ACTION ITEM A
Using the capital losses article, answer these questions:
(i) On what date was it posted?
(ii) How much capital loss does Example 2 say you aren't allowed to use this year?
(iii) According to the article, what are some people planning to do immediately after selling stock at a gain?
ACTION ITEM B
Repeat the stretch of the capital losses article from "Example 1: If" through "use this year.".
ACTION ITEM C
Please go on with the capital losses article from the point where it stops.

PAGE TEXT
■ ■ ■

Last Chance to Soak up Capital Losses
Don't do it!
By Kaye A. Thomas
Posted December 27, 2007
It's better to preserve a capital loss carryover than to use it needlessly.
Every now and then, especially near the end of a year, we hear from someone who's planning to sell stock at a gain and repurchase the shares immediately afterward. They're looking to soak up a capital loss that will otherwise be unused for the current year because of the $3,000 capital loss limitation. Often they want to know if the wash sale rule, or any similar doctrine, will stand in the way of the tax result they're seeking. But the real problem here is that the strategy doesn't make sense in the first place. Using up the loss in the current year rarely provides any advantage, and often means a larger tax bill in later years.
The $3,000 limitation
The tax rules allow you to claim a deduction for capital losses up to the amount of your capital gains plus $3,000.
Example 1: If you have $30,000 of capital gains and $20,000 of capital losses, you can deduct the full amount of your losses. It doesn't matter that they're more than $3,000.
Example 2: If you have the reverse situation, $20,000 of capital gains and $30,000 of capital losses, you're allowed to deduct $23,000 of the capital losses (the amount of your capital gains plus $3,000). You have $7,000 of capital loss you aren't allowed to use this year.

■ ■ ■

PROVIDED DATA

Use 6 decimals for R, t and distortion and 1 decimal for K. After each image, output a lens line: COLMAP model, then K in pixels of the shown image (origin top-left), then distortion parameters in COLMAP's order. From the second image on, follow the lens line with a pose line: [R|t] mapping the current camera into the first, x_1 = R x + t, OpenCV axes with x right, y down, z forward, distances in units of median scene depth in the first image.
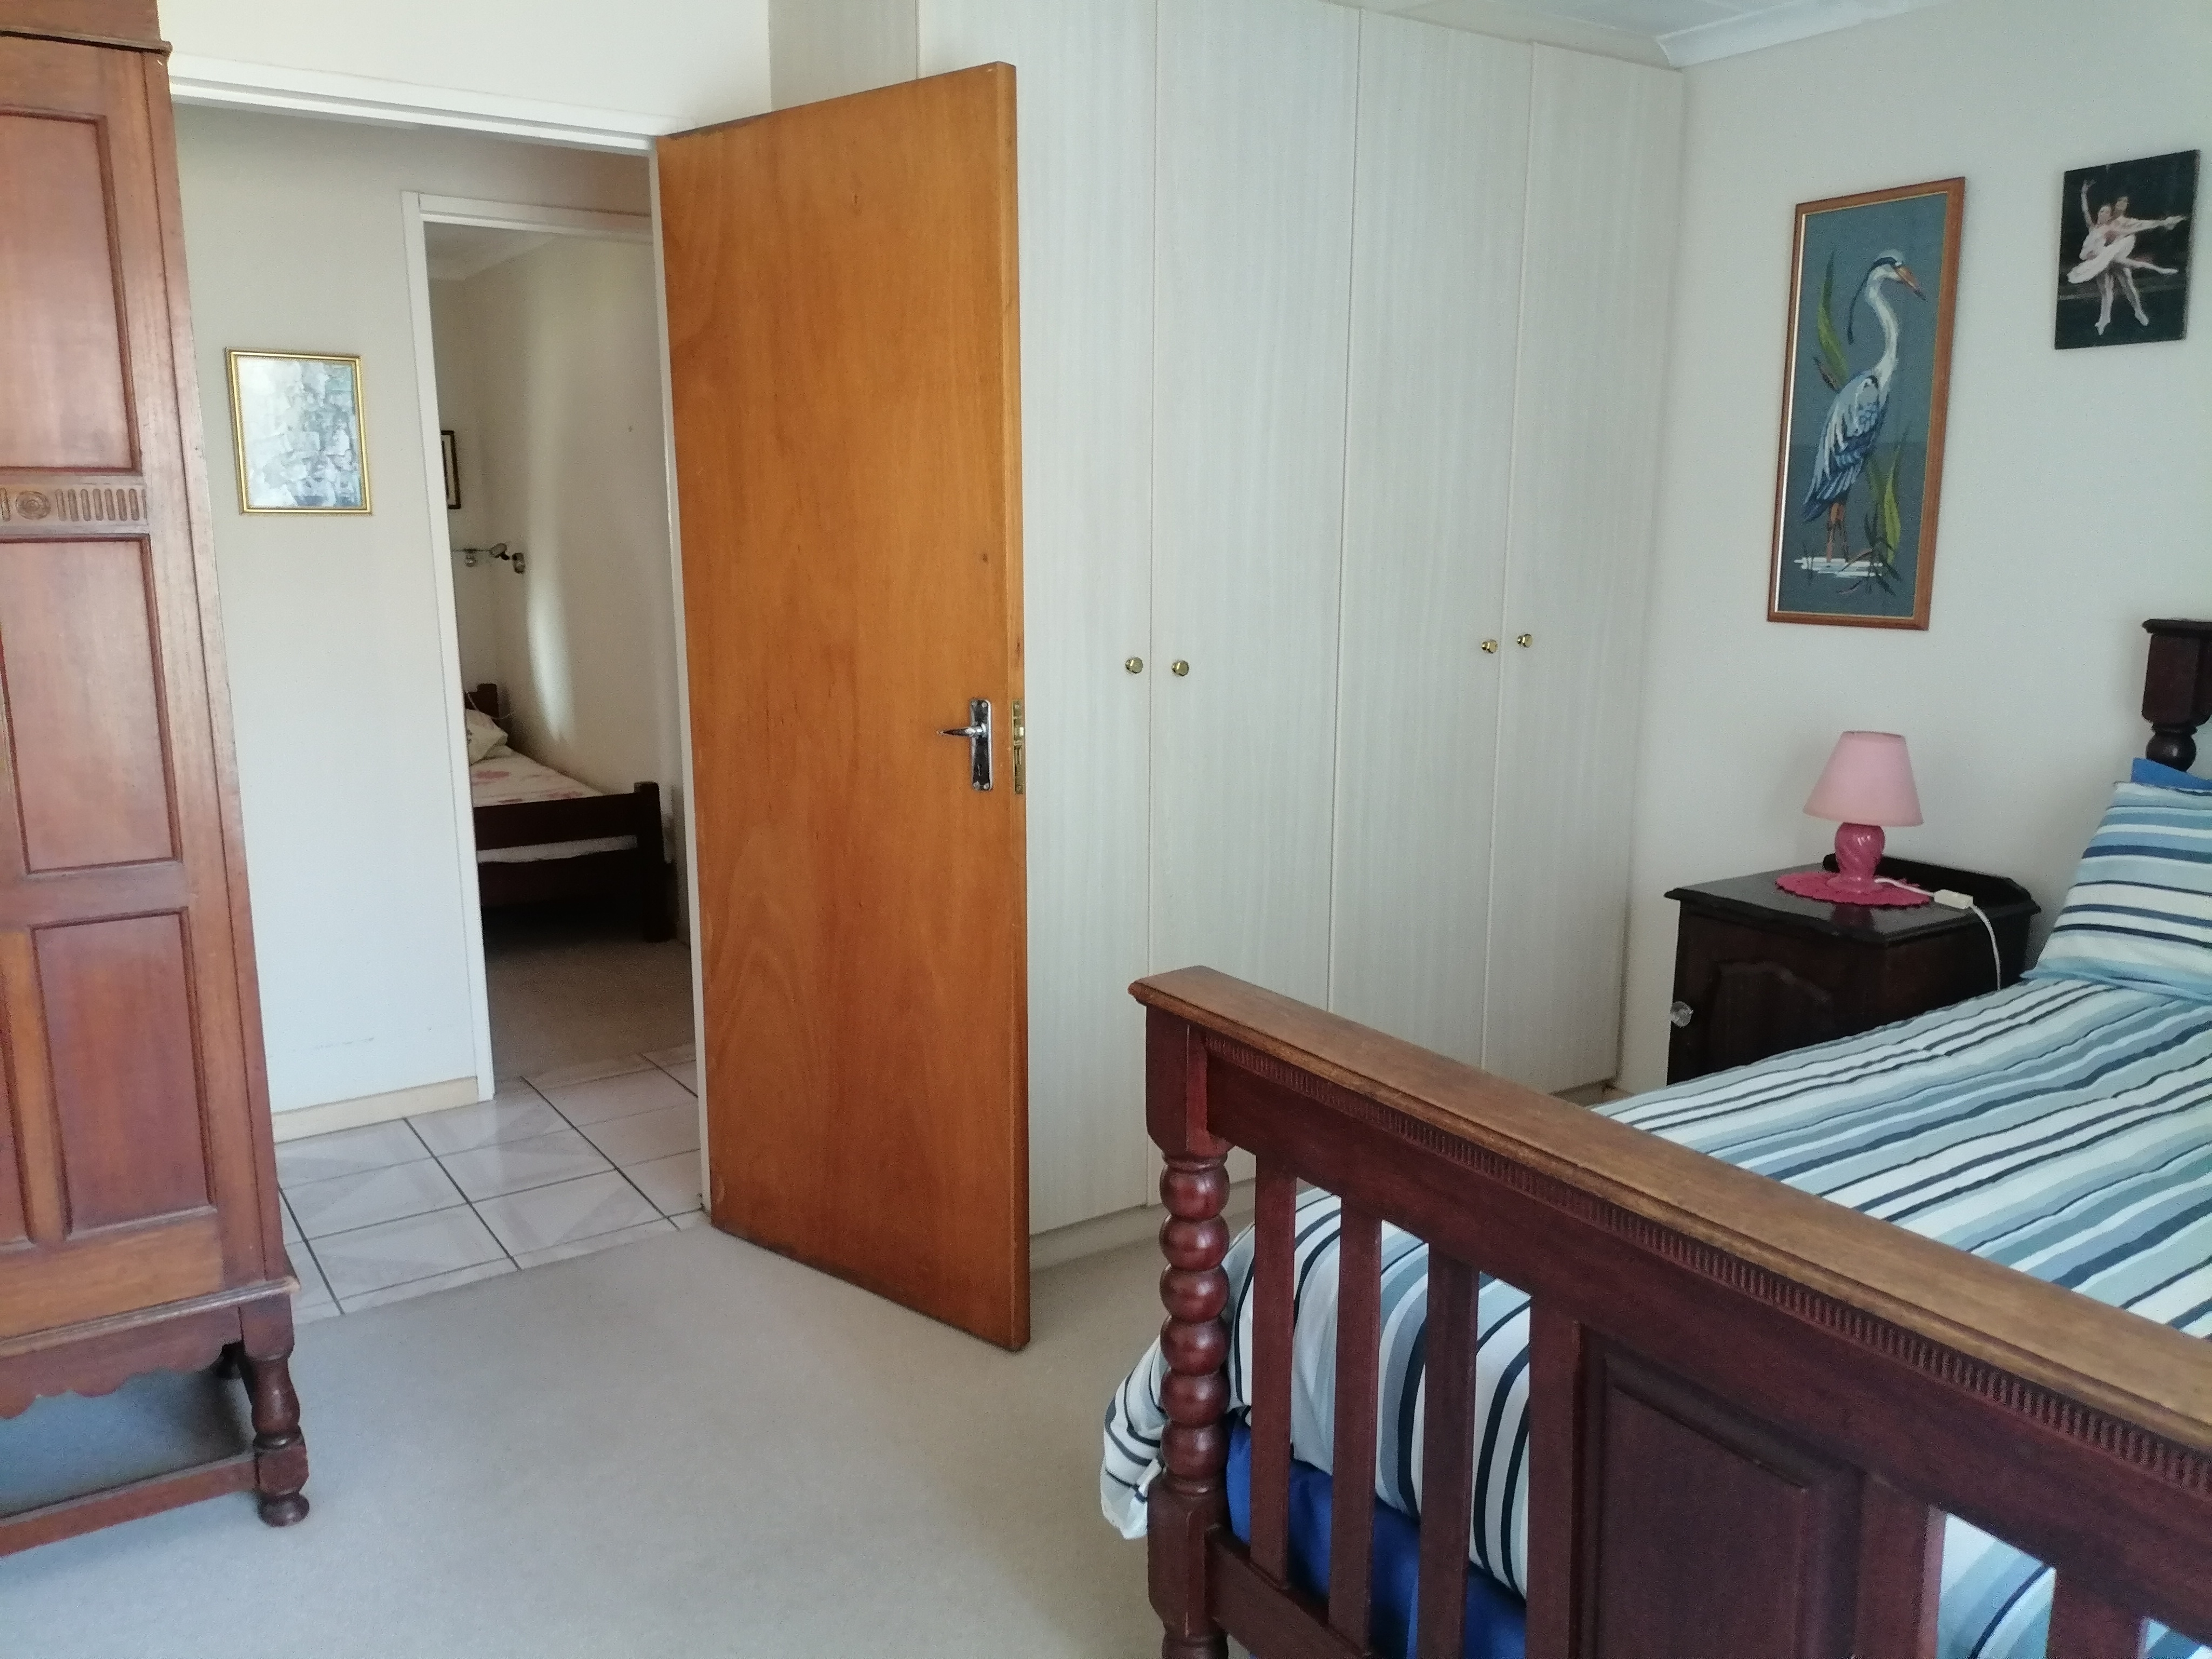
lens RADIAL K [[1659.7, 0, 1102.2], [0, 1659.7, 832.7], [0, 0, 1]] dist [0.043599, -0.043935]
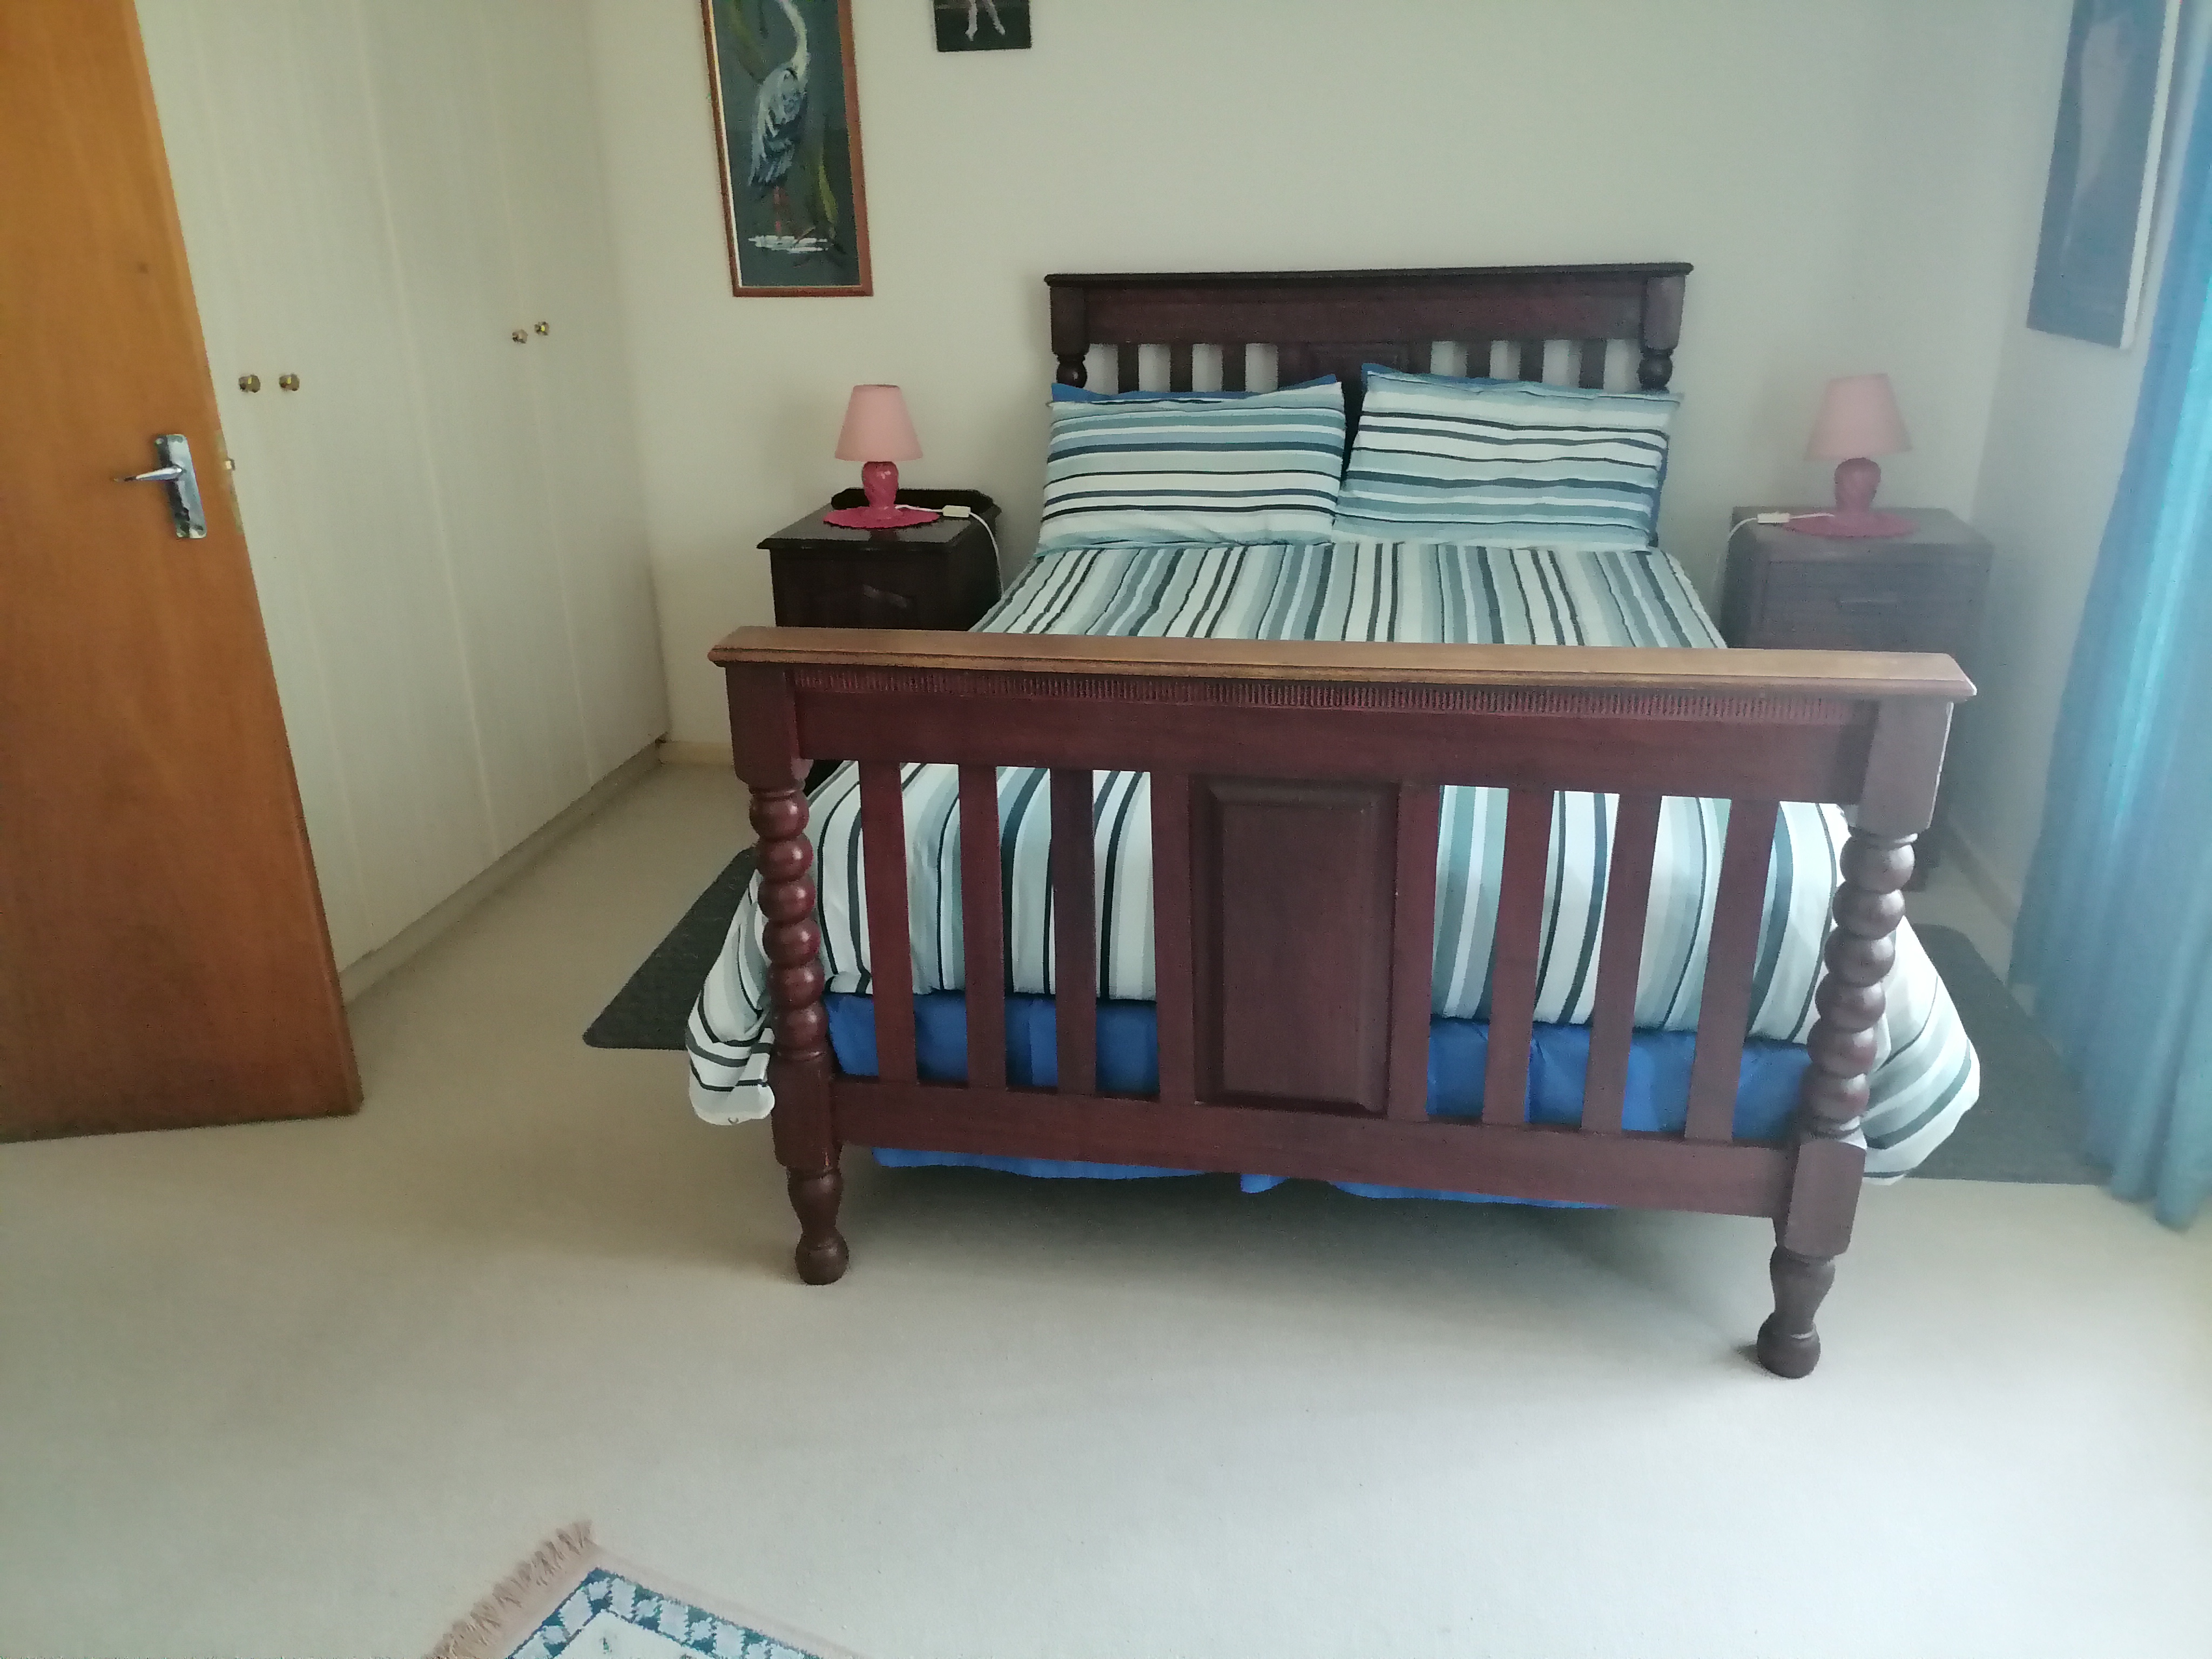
lens RADIAL K [[1659.7, 0, 1112.3], [0, 1659.7, 836.3], [0, 0, 1]] dist [0.043599, -0.043935]
pose [[0.693596, -0.282031, 0.662860, -0.299595], [0.159244, 0.957437, 0.240739, -0.009000], [-0.702542, -0.061419, 0.708987, -0.003499]]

■ ■ ■

EXERCISE ANSWER A
(i) December 27, 2007
(ii) $7,000
(iii) Repurchase the shares

EXERCISE ANSWER B
Example 1: If you have $30,000 of capital gains and $20,000 of capital losses, you can deduct the full amount of your losses. It doesn't matter that they're more than $3,000.
Example 2: If you have the reverse situation, $20,000 of capital gains and $30,000 of capital losses, you're allowed to deduct $23,000 of the capital losses (the amount of your capital gains plus $3,000). You have $7,000 of capital loss you aren't allowed to use this year.

EXERCISE ANSWER C
The capital loss carryover
What happens to the $7,000 of capital loss you weren't allowed to use? It carries over to the next year. In essence you're treated as if you had a $7,000 capital loss on January 1. Some people have the mistaken impression that there's a special limit on using this loss. In reality, you're allowed to use it the same as an actual capital loss you have in the later year. In our example, if you have $4,000 or more of capital gain in the following year without any new capital loss, you can use the entire $7,000 in one year.
A capital loss carryover isn't a bad thing. It's a good thing, because it's something you can use to reduce your taxes in a later year.
Use it sooner?
Okay, maybe it's a benefit (some people say), but isn't it better to use it sooner? I don't want an unused tax benefit sitting around if I can use it now.
Here's the problem with that way of thinking. You aren't actually gaining a tax benefit if you make a sale only for the purpose of soaking up the capital loss. The sale and repurchase of the shares doesn't reduce the amount of tax you pay. You're using capital gain to wipe out a potentially valuable capital loss carryover, without any current savings.
You do gain one advantage when doing this: you end up with shares that have a higher tax basis. The problem is that this advantage is rarely as valuable as the capital loss carryover you wiped out. Let's walk through an example.
Example: Just before the end of the year you calculated that your capital losses would be $10,000 greater than your capital gains, so you have $7,000 more loss than you can use in the current year. You happen to hold some shares that cost $20,000 and are now worth $27,000. You sell them at the current price, producing a gain of $7,000, and the buy replacement shares for $27,000.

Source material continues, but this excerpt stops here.